Most hirelings will spend a lot of time and money attending seminary to learn how to preach the same lies and excuses in conformity with all the other preachers that lead our nation further into depravity. Like Simon the sorcerer they sought to buy the calling and gifts of God. And they bought a diploma, though they are still too cowardly to even face down this world’s Feminist influence and subject a woman to church discipline as Jesus tells churches to perform. Instead their purchased “training” seemingly only teaches them to make excuses and blame-shift on behalf of women.
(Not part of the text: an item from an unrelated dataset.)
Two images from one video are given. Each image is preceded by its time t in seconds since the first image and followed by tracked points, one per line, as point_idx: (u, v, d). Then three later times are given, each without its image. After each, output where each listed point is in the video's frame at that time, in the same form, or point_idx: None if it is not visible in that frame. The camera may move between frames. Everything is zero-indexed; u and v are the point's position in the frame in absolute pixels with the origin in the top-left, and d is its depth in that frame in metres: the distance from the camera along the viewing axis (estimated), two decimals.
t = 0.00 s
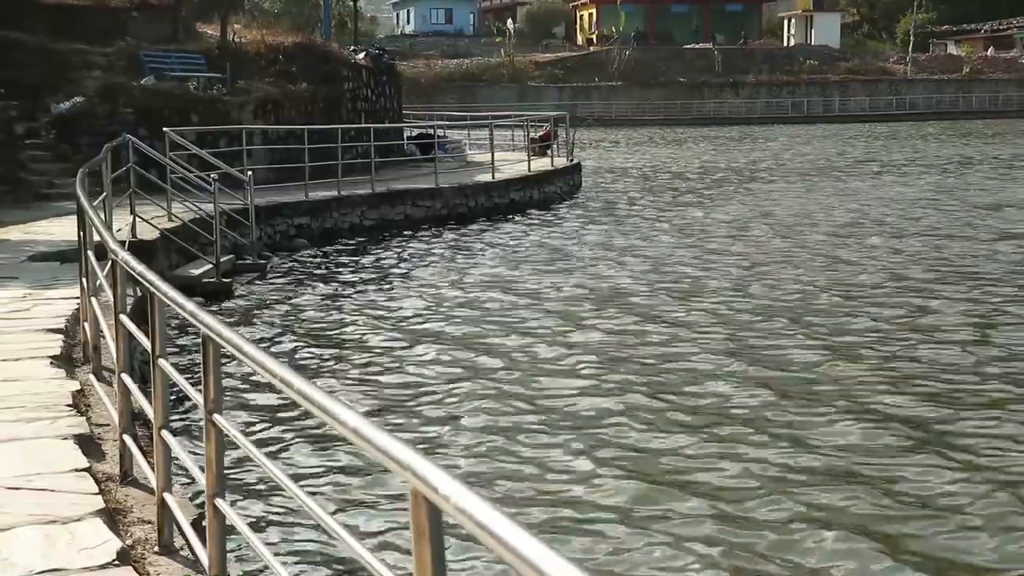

It is evident that they get fully trained to tell all the same old foolish hireling lies about how you can slowly boil frogs without them trying to jump out when the water gets too hot. Am I the only one who went home and tried it? Frogs are amphibious, when cold-blooded frogs warm up they get far more active, and the moment they feel it getting too warm, they jump out. It turns out that even with their tiny frog brains, God made them wiser than hirelings who blindly plagiarize other pastors sermon illustrations, because God’s Spirit doesn’t reveal to them truth to teach, so they wind up trying to be religious entertainers. Their “messages” sometimes remind me of political talk shows where the host has 2 minutes of new material and a two hour show to fill.
“God doesn’t want to take your money. He just doesn’t want your money to take you.” ~ Andy Stanley
I recall the New Testament telling of churches taking up a collections for other churches. That sure doesn’t sound like today’s churches.
While the churches have gone moneygrubbing and many are in permanent fund raising mode, I do think it is good for us to give when we can, but certainly not to them, since they are apostate. That would be ungodly stewardship to hand off an offering meant to please God to false teachers, who are the firstborn of Satan. God spoke of sharing with the needy, and of giving those gifts to them in the name of Jesus. Jesus also praised a widow who, in faith, gave all that she had to the Jewish temple. I would recommend that you only give as you are led by faith to give, and when you can do so in a way that seems right. Because God loves cheerful givers, not perturbed givers who finally give in to some greedy pastor’s browbeating or tear jerking spiel. If you don’t give your alms in the right way you’ll lose your reward anyway. So I personally wouldn’t bother giving anything until you are prepared to give it wisely and to do it properly.
Matthew 6:1 Take heed that ye do not your alms before men, to be seen of them: otherwise ye have no reward of your Father which is in heaven. 2 Therefore when thou doest thine alms, do not sound a trumpet before thee, as the hypocrites do in the synagogues and in the streets, that they may have glory of men. Verily I say unto you, They have their reward. 3 But when thou doest alms, let not thy left hand know what thy right hand doeth: 4 That thine alms may be in secret: and thy Father which seeth in secret himself shall reward thee openly.
The less fortunate will often need money, but God is never in need and accepts no bribes. God looks upon our hearts. Is there generosity and love in your heart? Not if you can’t share your blessings when you are blessed, even though you’d still prefer to have more. There’s no fooling God. If you aren’t happy sharing your blessings, you’ll need to begin trying and practicing until you can be.
Epistle of “Mathetes” to Diognetus from Chapter 10 … How will you love Him who has first so loved you? And if you love Him, you will be an imitator of His kindness. And do not wonder that a man may become an imitator of God. He can, if he is willing. For it is not by ruling over his neighbors, or by seeking to hold the supremacy over those that are weaker, or by being rich, and showing violence towards those that are inferior, that happiness is found; nor can any one by these things become an imitator of God. But these things do not at all constitute His majesty. On the contrary he who takes upon himself the burden of his neighbor; he who, in whatsoever respect he may be superior, is ready to benefit another who is deficient; he who, whatsoever things he has received from God, by distributing these to the needy, becomes a god to those who receive [his benefits]: he is an imitator of God.